Exercise data:
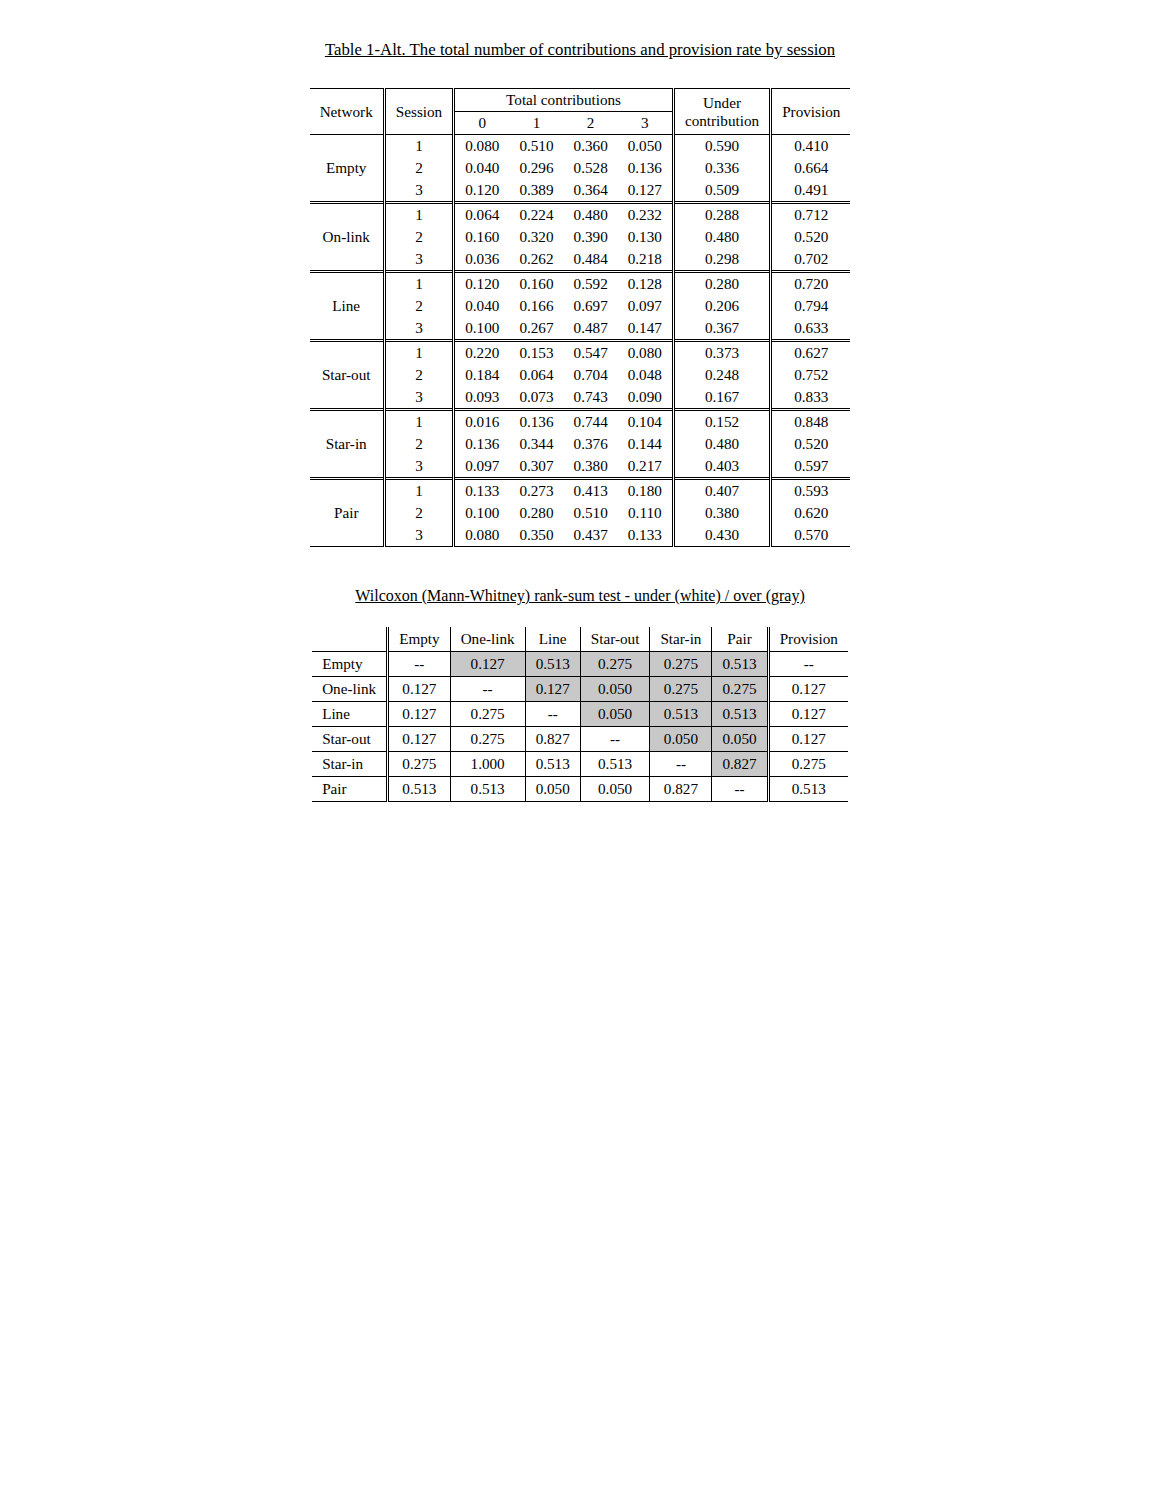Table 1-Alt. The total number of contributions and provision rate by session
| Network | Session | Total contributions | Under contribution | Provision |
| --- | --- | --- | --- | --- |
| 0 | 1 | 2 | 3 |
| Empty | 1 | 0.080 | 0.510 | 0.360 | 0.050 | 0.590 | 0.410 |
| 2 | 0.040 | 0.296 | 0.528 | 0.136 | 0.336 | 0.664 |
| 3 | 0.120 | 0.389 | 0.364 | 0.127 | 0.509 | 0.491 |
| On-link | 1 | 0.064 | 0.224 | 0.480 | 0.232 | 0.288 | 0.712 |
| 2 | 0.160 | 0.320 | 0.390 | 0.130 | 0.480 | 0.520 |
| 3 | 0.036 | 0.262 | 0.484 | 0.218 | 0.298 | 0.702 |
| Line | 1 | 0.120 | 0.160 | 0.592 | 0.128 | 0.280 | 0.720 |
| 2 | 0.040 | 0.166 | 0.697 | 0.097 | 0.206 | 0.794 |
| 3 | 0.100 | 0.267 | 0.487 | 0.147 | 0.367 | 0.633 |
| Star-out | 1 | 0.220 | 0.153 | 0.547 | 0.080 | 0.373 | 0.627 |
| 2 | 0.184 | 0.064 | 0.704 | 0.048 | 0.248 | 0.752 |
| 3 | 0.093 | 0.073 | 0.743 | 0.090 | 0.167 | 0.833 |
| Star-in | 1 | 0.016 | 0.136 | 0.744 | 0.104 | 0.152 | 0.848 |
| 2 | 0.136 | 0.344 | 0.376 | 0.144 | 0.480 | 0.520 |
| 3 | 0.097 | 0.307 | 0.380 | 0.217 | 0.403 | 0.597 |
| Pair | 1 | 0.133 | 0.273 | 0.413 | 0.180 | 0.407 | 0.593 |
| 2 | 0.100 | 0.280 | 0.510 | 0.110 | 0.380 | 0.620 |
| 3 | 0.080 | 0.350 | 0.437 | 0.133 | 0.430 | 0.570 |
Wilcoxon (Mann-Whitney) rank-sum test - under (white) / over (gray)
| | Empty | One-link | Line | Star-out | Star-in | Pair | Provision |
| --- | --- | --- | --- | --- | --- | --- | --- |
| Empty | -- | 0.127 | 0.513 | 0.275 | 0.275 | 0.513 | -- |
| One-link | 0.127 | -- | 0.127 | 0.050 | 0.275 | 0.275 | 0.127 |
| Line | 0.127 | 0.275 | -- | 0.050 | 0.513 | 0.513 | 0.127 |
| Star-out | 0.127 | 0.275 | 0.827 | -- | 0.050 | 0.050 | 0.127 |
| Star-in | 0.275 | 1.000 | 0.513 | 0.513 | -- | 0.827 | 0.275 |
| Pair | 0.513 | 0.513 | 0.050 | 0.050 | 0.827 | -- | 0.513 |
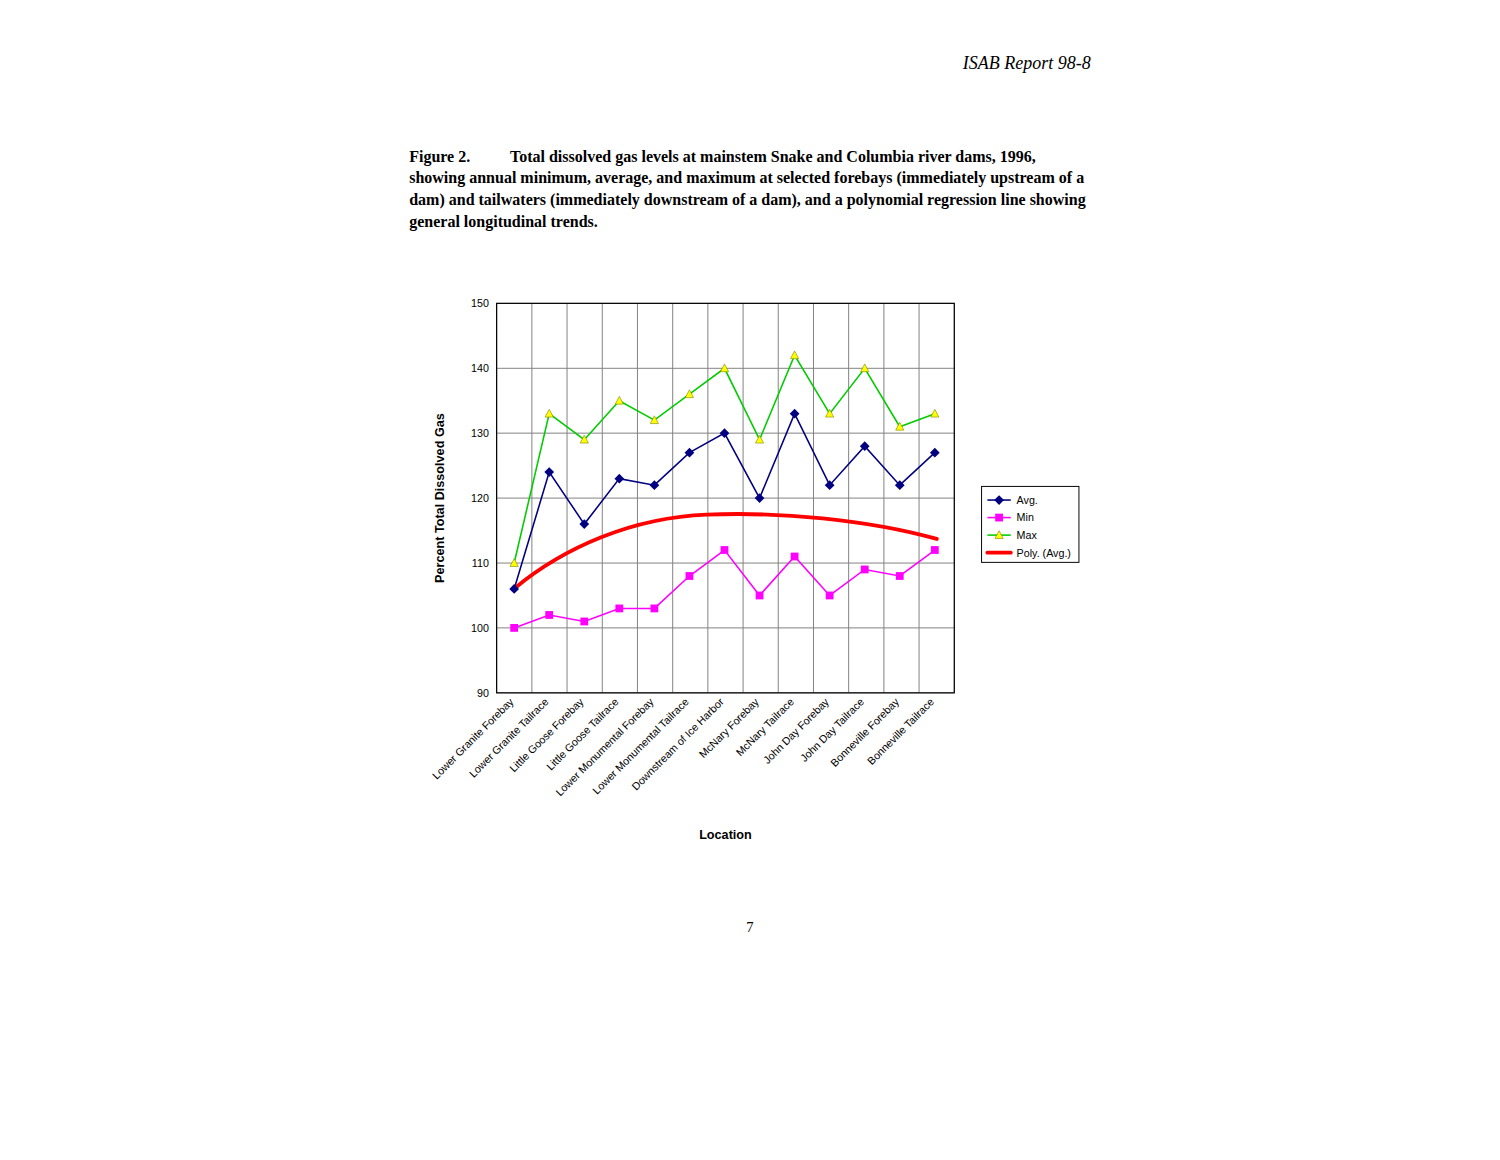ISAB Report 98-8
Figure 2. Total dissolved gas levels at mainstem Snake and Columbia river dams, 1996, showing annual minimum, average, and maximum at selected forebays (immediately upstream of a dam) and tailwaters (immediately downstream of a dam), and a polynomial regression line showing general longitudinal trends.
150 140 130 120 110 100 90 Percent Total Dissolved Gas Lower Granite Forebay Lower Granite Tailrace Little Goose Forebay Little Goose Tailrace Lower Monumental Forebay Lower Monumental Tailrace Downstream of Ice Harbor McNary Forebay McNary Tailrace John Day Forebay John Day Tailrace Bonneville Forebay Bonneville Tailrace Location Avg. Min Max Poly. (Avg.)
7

What is needed: Copy out all lines above that include the string "link".

Response to this exercise:
| On-link | 1 | 0.064 | 0.224 | 0.480 | 0.232 | 0.288 | 0.712 |
| | Empty | One-link | Line | Star-out | Star-in | Pair | Provision |
| One-link | 0.127 | -- | 0.127 | 0.050 | 0.275 | 0.275 | 0.127 |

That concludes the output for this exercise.